**** Vorliegender Text ****
Kunststoffe aus der Chicoréewurzel
Salatabfälle als Grundlage für Basischemikalien
21. Oktober 2017
Bei der Ernte von Chicorée-Salat werden die Wurzelrüben abgetrennt und landen als landwirtschaftliches Abfallprodukt in der Kompostierungsanlage oder werden in Biogas überführt. Alleine in Europa fallen Jahr für Jahr rund 800.000 Tonnen der wertvollen Rüben an. Denn sie enthalten Inhaltsstoffe, die für die Chemieindustrie von großem Interesse sind. Forschern der Universität Hohenheim ist es gelungen, aus den Wurzelrüben Hydroxymethylfurfural HMF zu gewinnen. Dies ist ein Basisstoff für die Kunststoffindustrie, der als Grundlage für Produktion von Polyamiden wie Nylon oder Perlon, für Polyester oder als Alternative für PET verwendet werden kann.
**** Bereitgestelltes Material ****
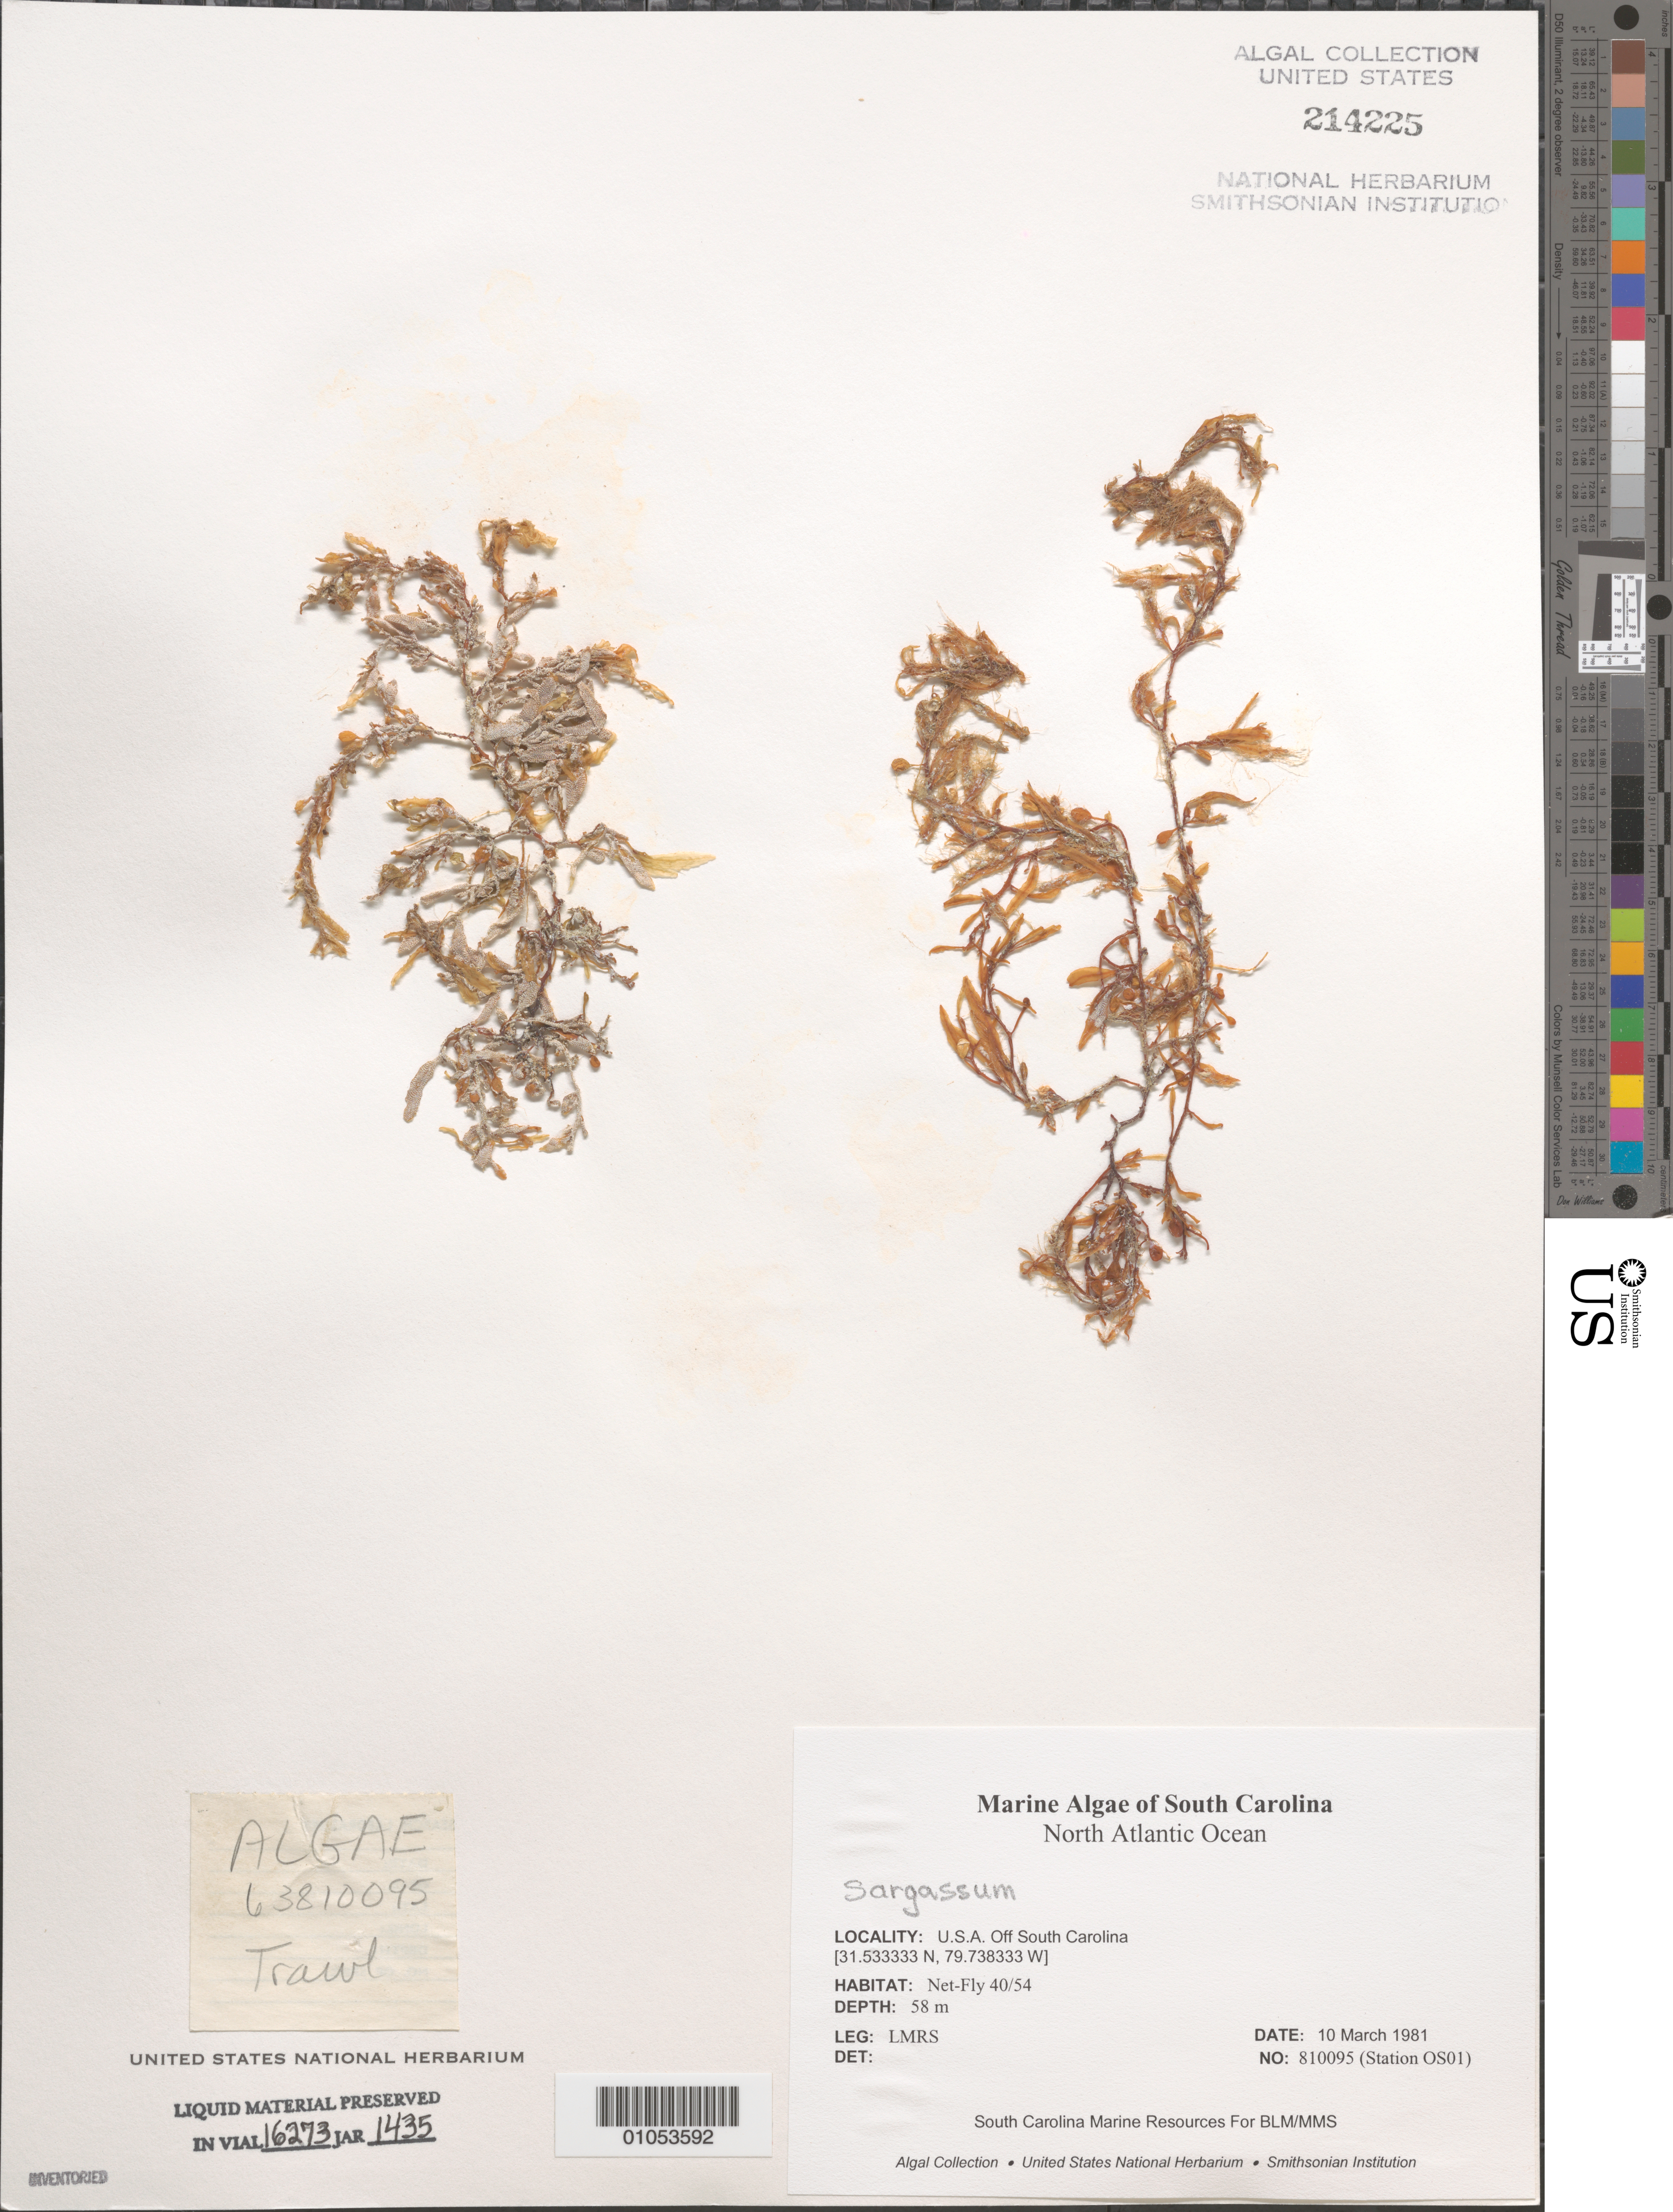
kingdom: Chromista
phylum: Ochrophyta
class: Phaeophyceae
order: Fucales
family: Sargassaceae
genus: Sargassum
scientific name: Sargassum sp.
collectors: LMRS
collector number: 810095 (Station OS01)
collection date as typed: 10 Mar 1981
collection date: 1981-03-10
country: United States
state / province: South Carolina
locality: North Atlantic Ocean off South Carolina coast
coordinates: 31.533333 N, 79.738333 W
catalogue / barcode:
****
Aufgabe: Gib aus dem Text über die Chicoréewurzel die Passage von „Kunststoffe aus der“ bis einschließlich „verwendet werden kann.“ wortgetreu aus. Stütze dich ausschließlich auf den Text über die Chicoréewurzel.

Lösung:
Kunststoffe aus der Chicoréewurzel
Salatabfälle als Grundlage für Basischemikalien
21. Oktober 2017
Bei der Ernte von Chicorée-Salat werden die Wurzelrüben abgetrennt und landen als landwirtschaftliches Abfallprodukt in der Kompostierungsanlage oder werden in Biogas überführt. Alleine in Europa fallen Jahr für Jahr rund 800.000 Tonnen der wertvollen Rüben an. Denn sie enthalten Inhaltsstoffe, die für die Chemieindustrie von großem Interesse sind. Forschern der Universität Hohenheim ist es gelungen, aus den Wurzelrüben Hydroxymethylfurfural HMF zu gewinnen. Dies ist ein Basisstoff für die Kunststoffindustrie, der als Grundlage für Produktion von Polyamiden wie Nylon oder Perlon, für Polyester oder als Alternative für PET verwendet werden kann.